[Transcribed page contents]
▶

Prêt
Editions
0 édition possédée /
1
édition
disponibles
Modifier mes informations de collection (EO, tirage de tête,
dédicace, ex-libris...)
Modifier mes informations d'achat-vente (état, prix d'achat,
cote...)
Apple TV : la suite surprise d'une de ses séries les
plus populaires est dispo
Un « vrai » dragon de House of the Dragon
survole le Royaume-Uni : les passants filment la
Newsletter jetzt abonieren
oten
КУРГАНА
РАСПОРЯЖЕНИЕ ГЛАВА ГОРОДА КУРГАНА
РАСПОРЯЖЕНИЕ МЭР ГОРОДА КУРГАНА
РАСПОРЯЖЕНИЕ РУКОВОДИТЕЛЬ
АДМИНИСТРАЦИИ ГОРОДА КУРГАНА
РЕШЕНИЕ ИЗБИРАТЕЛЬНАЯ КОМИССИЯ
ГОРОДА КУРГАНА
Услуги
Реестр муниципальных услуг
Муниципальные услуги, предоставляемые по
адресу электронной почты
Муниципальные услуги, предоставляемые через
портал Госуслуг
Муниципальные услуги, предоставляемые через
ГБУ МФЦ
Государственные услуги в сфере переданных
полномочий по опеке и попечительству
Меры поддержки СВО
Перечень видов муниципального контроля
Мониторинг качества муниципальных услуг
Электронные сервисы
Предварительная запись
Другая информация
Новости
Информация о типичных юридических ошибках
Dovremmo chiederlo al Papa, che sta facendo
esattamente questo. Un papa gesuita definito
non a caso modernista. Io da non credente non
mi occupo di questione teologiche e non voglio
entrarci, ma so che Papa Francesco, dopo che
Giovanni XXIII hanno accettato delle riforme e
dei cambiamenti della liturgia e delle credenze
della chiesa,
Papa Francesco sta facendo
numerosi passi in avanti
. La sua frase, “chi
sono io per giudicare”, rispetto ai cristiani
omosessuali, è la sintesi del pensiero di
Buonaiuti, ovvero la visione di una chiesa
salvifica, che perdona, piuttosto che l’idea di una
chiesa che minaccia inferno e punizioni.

◀

**Prompt**
Would you output, from the records above, exactly the run of lines that starts at the line containing "Муниципальные услуги, предоставляемые по" and ends at the line containing "mi occupo di", and only that run?

**Task response**
Муниципальные услуги, предоставляемые по
адресу электронной почты
Муниципальные услуги, предоставляемые через
портал Госуслуг
Муниципальные услуги, предоставляемые через
ГБУ МФЦ
Государственные услуги в сфере переданных
полномочий по опеке и попечительству
Меры поддержки СВО
Перечень видов муниципального контроля
Мониторинг качества муниципальных услуг
Электронные сервисы
Предварительная запись
Другая информация
Новости
Информация о типичных юридических ошибках
Dovremmo chiederlo al Papa, che sta facendo
esattamente questo. Un papa gesuita definito
non a caso modernista. Io da non credente non
mi occupo di questione teologiche e non voglio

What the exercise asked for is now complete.